Problem
Does each statement below agree with the abstract on multi-objective optimization? Answer yes or no for each, quoting the words of the abstract that decide it.
(a) One of the processes considered is the tuning of a PI controller.
(b) The optimum region for operating the processes is found with a genetic algorithm.
(c) Beer production by fermentation is optimized to obtain the highest alcohol content.

Document excerpt
++++++++++

In the chemical process industry, the need to make decisions in a context of multiple and competing objectives is frequent. Thanks to advances in the field of operational research and systems science, several methods of multi-objective optimization have emerged that can be applied to chemical and biochemical engineering processes. These techniques incorporate the knowledge of an expert of a given process to the optimization routine, which provides valuable information about the domain of optimal solutions.
This presentation will discuss a multi-objective optimization strategy that generates the Pareto domain containing all non-dominated solutions for some chemical and biological processes with conflicting objectives. The optimum region for the operation of these processes is also determined following the method of Net Flow and Rough Set. The processes considered are the manufacture of pulp to produce quality paper, the optimization of the production of beer by fermentation to obtain the best possible taste, the tuning of a PI controller and the optimization of a biobutanol fermentation incorporated with a membrane pervaporation process.

++++++++++

(Page images and extracted text)

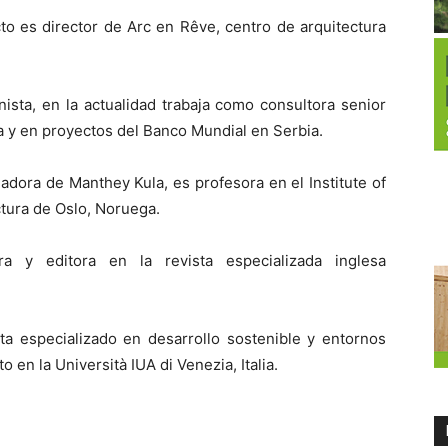
ecto es director de Arc en Rêve, centro de arquitectura
anista, en la actualidad trabaja como consultora senior
 y en proyectos del Banco Mundial en Serbia.
dora de Manthey Kula, es profesora en el Institute of
ctura de Oslo, Noruega.
ora y editora en la revista especializada inglesa
ta especializado en desarrollo sostenible y entornos
 en la Università IUA di Venezia, Italia.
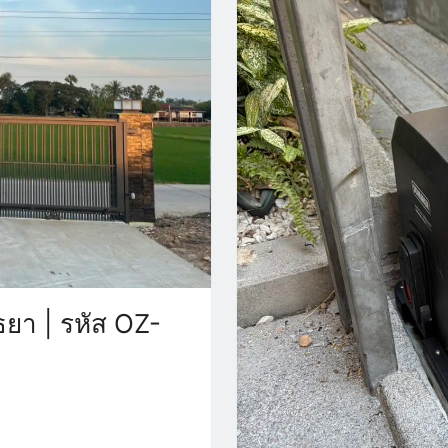
ุธยา | รหัส OZ-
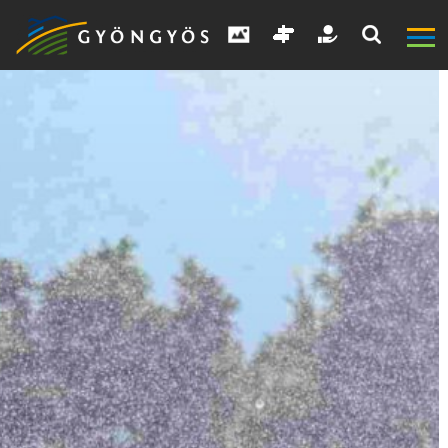
A
VÁROS
KIEMELT
LÁTVÁNYOSSÁGOK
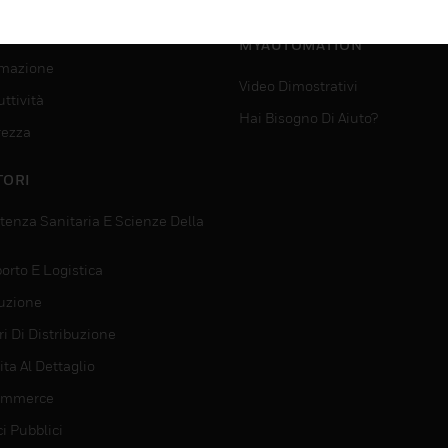
SUPPORTO PER
VIZI
MYAUTOMATION
mazione
Video Dimostrativi
ttività
Hai Bisogno Di Aiuto?
rezza
TORI
tenza Sanitaria E Scienze Della
orto E Logistica
uzione
i Di Distribuzione
ta Al Dettaglio
ommerce
ci Pubblici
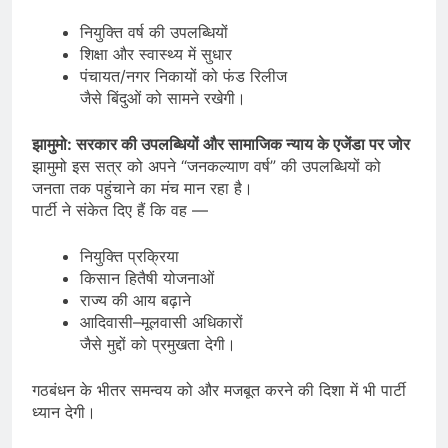
नियुक्ति वर्ष की उपलब्धियों
शिक्षा और स्वास्थ्य में सुधार
पंचायत/नगर निकायों को फंड रिलीज
जैसे बिंदुओं को सामने रखेगी।
झामुमो: सरकार की उपलब्धियों और सामाजिक न्याय के एजेंडा पर जोर
झामुमो इस सत्र को अपने “जनकल्याण वर्ष” की उपलब्धियों को
जनता तक पहुंचाने का मंच मान रहा है।
पार्टी ने संकेत दिए हैं कि वह —
नियुक्ति प्रक्रिया
किसान हितैषी योजनाओं
राज्य की आय बढ़ाने
आदिवासी–मूलवासी अधिकारों
जैसे मुद्दों को प्रमुखता देगी।
गठबंधन के भीतर समन्वय को और मजबूत करने की दिशा में भी पार्टी
ध्यान देगी।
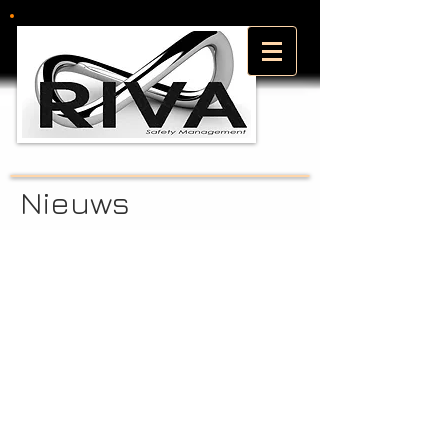
Nieuws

++++++++++

Response below
(a) Yes: "the tuning of a PI controller"
(b) No: "following the method of Net Flow and Rough Set"
(c) No: "to obtain the best possible taste"